• _Aufgabe 1_
Gib bitte aus dem Text zur Schiedsgerichtsbarkeit die Stelle von „2.4. Die Eintretensvoraussetzungen geben“ bis „BGG) - einzutreten.“ wortgetreu wieder.
• _Aufgabe 2_
Führe den Text zur Schiedsgerichtsbarkeit im Anschluss an seine letzten Worte weiter.

• _Vorliegender Text_
2.1. Im Bereich der internationalen Schiedsgerichtsbarkeit ist die Beschwerde in Zivilsachen unter den Voraussetzungen der Art. 190-192 IPRG (SR 291) zulässig (Art. 77 Abs. 1 lit. a BGG). Der Sitz des Schiedsgerichts befindet sich vorliegend in Genf. Die Parteien sind und waren im relevanten Zeitpunkt ausserhalb der Schweiz domiziliert. Da die Parteien die Bestimmungen des 12. Kapitels des IPRG nicht schriftlich ausgeschlossen haben, gelangen diese zur Anwendung (Art. 176 Abs. 1 und 2 IPRG).  
 
2.2. Die Beschwerde gemäss Art. 77 Abs. 1 lit. a BGG in Verbindung mit Art. 190 bis 192 IPRG ist zulässig gegen Endentscheide und Teilentscheide im Sinne von Art. 90 f. BGG (BGE 144 III 462 E. 2.1 mit Verweisen). Sie richtet sich hier gegen den Teilentscheid (Art. 91 lit. b BGG), mit dem das Schiedsgericht auf die Klage gegen den Beklagten 2 nicht eingetreten ist.  
 
2.3. Die Beschwerde im Sinne von Art. 77 Abs. 1 BGG ist grundsätzlich rein kassatorischer Natur, d.h. sie kann nur zur Aufhebung des angefochtenen Entscheids führen (vgl. Art. 77 Abs. 2 BGG, der die Anwendbarkeit von Art. 107 Abs. 2 BGG ausschliesst, soweit dieser dem Bundesgericht erlaubt, in der Sache selbst zu entscheiden). Soweit der Streit die Zuständigkeit des Schiedsgerichts oder dessen Zusammensetzung betrifft, gilt davon eine dahingehende Ausnahme, dass das Bundesgericht selber die Zuständigkeit oder die Unzuständigkeit des Schiedsgerichts feststellen bzw. über die Ablehnung des betreffenden Schiedsrichters befinden kann (BGE 136 III 605 E. 3.3.4 S. 616 mit Hinweisen). Der Antrag der Beschwerdeführerinnen ist zulässig.  
 
2.4. Die Eintretensvoraussetzungen geben zu keinen weiteren Bemerkungen Anlass. Auf die Beschwerde ist - vorbehältlich einer hinreichenden Begründung (Art. 77 Abs. 3 BGG) - einzutreten.  
 
3.

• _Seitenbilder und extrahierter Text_
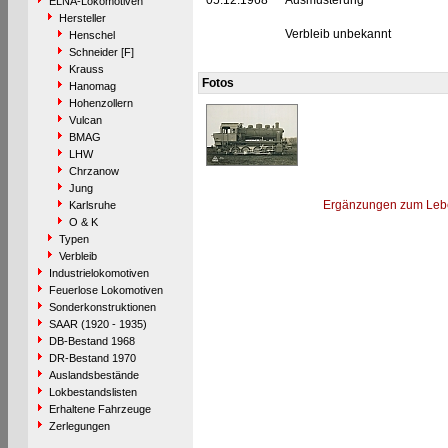
05.12.1968
Ausmusterung
ELNA-Lokomotiven
Hersteller
Verbleib unbekannt
Henschel
Schneider [F]
Krauss
Fotos
Hanomag
Hohenzollern
Vulcan
BMAG
LHW
Chrzanow
Jung
Ergänzungen zum Leb
Karlsruhe
O & K
Typen
Verbleib
Industrielokomotiven
Feuerlose Lokomotiven
Sonderkonstruktionen
SAAR (1920 - 1935)
DB-Bestand 1968
DR-Bestand 1970
Auslandsbestände
Lokbestandslisten
Erhaltene Fahrzeuge
Zerlegungen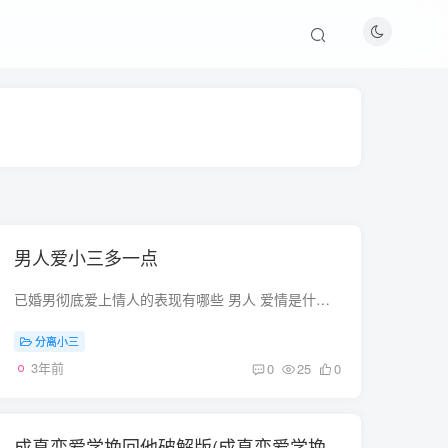
男人爱小三多一点
已婚男彻底爱上情人的表现有哪些 男人 爱情是什么？爱情就是男人对女人无私的给予。真正想给你幸福的男人，会诚心实意的给你这三样东西： 1、爱你的男人会给你足够的时间 2、爱你的男人会给你足...
分离小三
3年前
0
25
0
成真恋爱学挽回他破解版(成真恋爱学挽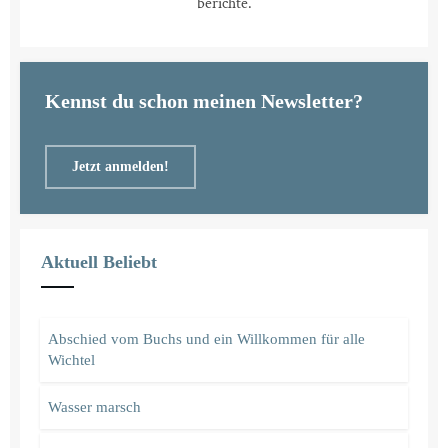
berichte.
Kennst du schon meinen Newsletter?
Jetzt anmelden!
Aktuell Beliebt
Abschied vom Buchs und ein Willkommen für alle
Wichtel
Wasser marsch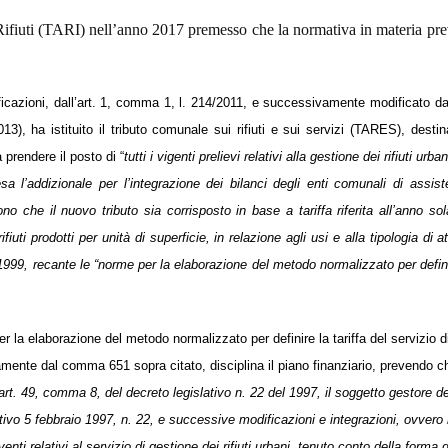
Rifiuti (TARI) nell’anno 2017 premesso che la normativa in materia pr
ificazioni, dall’art. 1, comma 1, l. 214/2011, e successivamente modificato dal
13), ha istituito il tributo comunale sui rifiuti e sui servizi (TARES), destin
prendere il posto di “
tutti i vigenti prelievi relativi alla gestione dei rifiuti urban
sa l’addizionale per l’integrazione dei bilanci degli enti comunali di assist
 che il nuovo tributo sia corrisposto in base a tariffa riferita all’anno sol
uti prodotti per unità di superficie, in relazione agli usi e alla tipologia di at
8/1999, recante le “norme per la elaborazione del metodo normalizzato per defin
.
r la elaborazione del metodo normalizzato per definire la tariffa del servizio d
ssamente dal comma 651 sopra citato, disciplina il piano finanziario, prevendo c
l’art. 49, comma 8, del decreto legislativo n. 22 del 1997, il soggetto gestore de
islativo 5 febbraio 1997, n. 22, e successive modificazioni e integrazioni, ovvero 
enti relativi al servizio di gestione dei rifiuti urbani, tenuto conto della forma d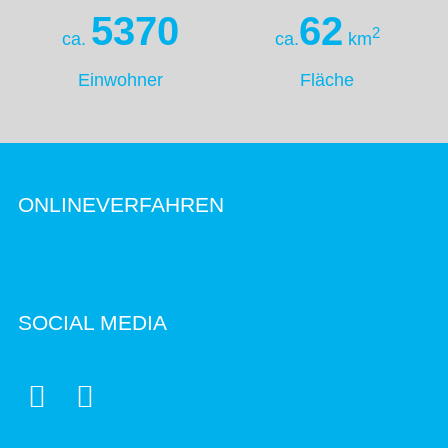
5370
62
2
ca.
ca.
km
Einwohner
Fläche
ONLINEVERFAHREN
SOCIAL MEDIA

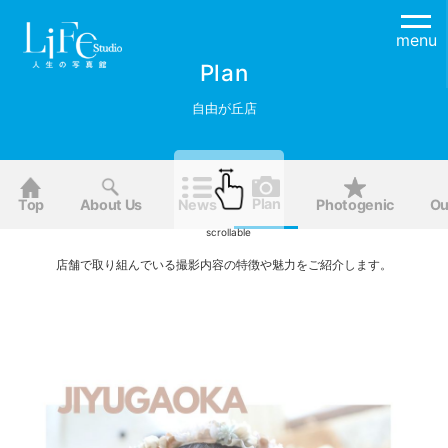
menu
Plan
自由が丘店
Plan
Top
About Us
News
Photogenic
Ou
scrollable
店舗で取り組んでいる撮影内容の特徴や魅力をご紹介します。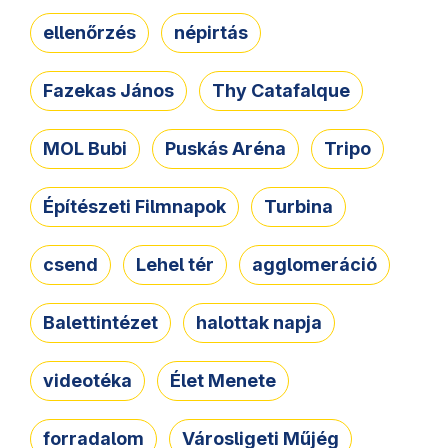
ellenőrzés
népirtás
Fazekas János
Thy Catafalque
MOL Bubi
Puskás Aréna
Tripo
Építészeti Filmnapok
Turbina
csend
Lehel tér
agglomeráció
Balettintézet
halottak napja
videotéka
Élet Menete
forradalom
Városligeti Műjég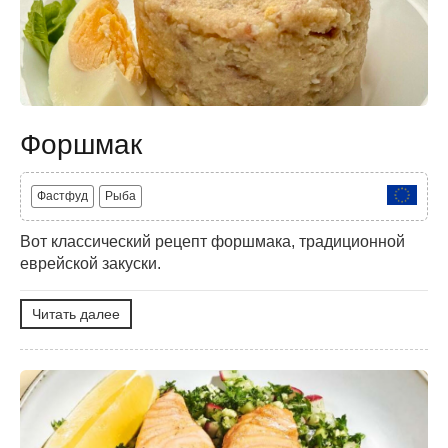
Форшмак
Фастфуд
Рыба
Вот классический рецепт форшмака, традиционной
еврейской закуски.
Читать далее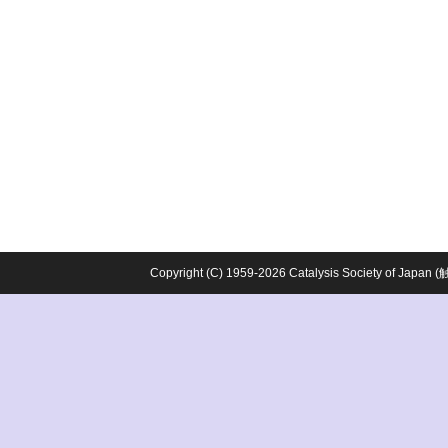
Copyright (C) 1959-2026 Catalysis Society o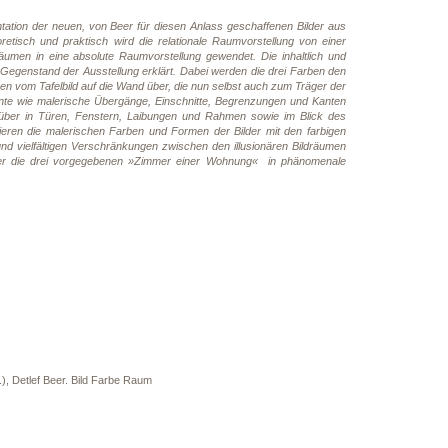
tation der neuen, von Beer für diesen Anlass geschaffenen Bilder aus
etisch und praktisch wird die relationale Raumvorstellung von einer
Räumen in eine absolute Raumvorstellung gewendet. Die inhaltlich und
egenstand der Ausstellung erklärt. Dabei werden die drei Farben den
n vom Tafelbild auf die Wand über, die nun selbst auch zum Träger der
ente wie malerische Übergänge, Einschnitte, Begrenzungen und Kanten
über in Türen, Fenstern, Laibungen und Rahmen sowie im Blick des
eren die malerischen Farben und Formen der Bilder mit den farbigen
d vielfältigen Verschränkungen zwischen den illusionären Bildräumen
Beer die drei vorgegebenen »Zimmer einer Wohnung« in phänomenale
), Detlef Beer. Bild Farbe Raum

• _Ergebnis 1_
2.4. Die Eintretensvoraussetzungen geben zu keinen weiteren Bemerkungen Anlass. Auf die Beschwerde ist - vorbehältlich einer hinreichenden Begründung (Art. 77 Abs. 3 BGG) - einzutreten.

• _Ergebnis 2_
3.1. Das Bundesgericht kann die Sachverhaltsfeststellung des Schiedsgerichts weder berichtigen noch ergänzen, selbst wenn diese offensichtlich unrichtig ist oder auf einer Rechtsverletzung im Sinne von Art. 95 BGG beruht (vgl. Art. 77 Abs. 2 BGG, der die Anwendbarkeit von Art. 97 BGG sowie Art. 105 Abs. 2 BGG ausschliesst). Es überprüft die tatsächlichen Feststellungen des angefochtenen Schiedsentscheids auch im Rahmen der Zuständigkeitsrüge nur, wenn gegenüber diesen Sachverhaltsfeststellungen zulässige Rügen im Sinne von Art. 190 Abs. 2 IPRG vorgebracht oder ausnahmsweise Noven (Art. 99 BGG) berücksichtigt werden (BGE 142 III 220 E. 3.1, 239 E. 3.1; 140 III 477 E. 3.1 S. 477; 138 III 29 E. 2.2.1; je mit Hinweisen). Wer sich auf eine Ausnahme von der Bindung des Bundesgerichts an die tatsächlichen Feststellungen des Schiedsgerichts beruft und den Sachverhalt gestützt darauf berichtigt oder ergänzt wissen will, hat mit präzisen Aktenhinweisen darzulegen, dass entsprechende Sachbehauptungen bereits im schiedsgerichtlichen Verfahren prozesskonform aufgestellt worden sind (vgl. BGE 115 II 484 E. 2a S. 486; 111 II 471 E. 1c S. 473; je mit Hinweisen; vgl. auch BGE 140 III 86 E. 2 S. 90).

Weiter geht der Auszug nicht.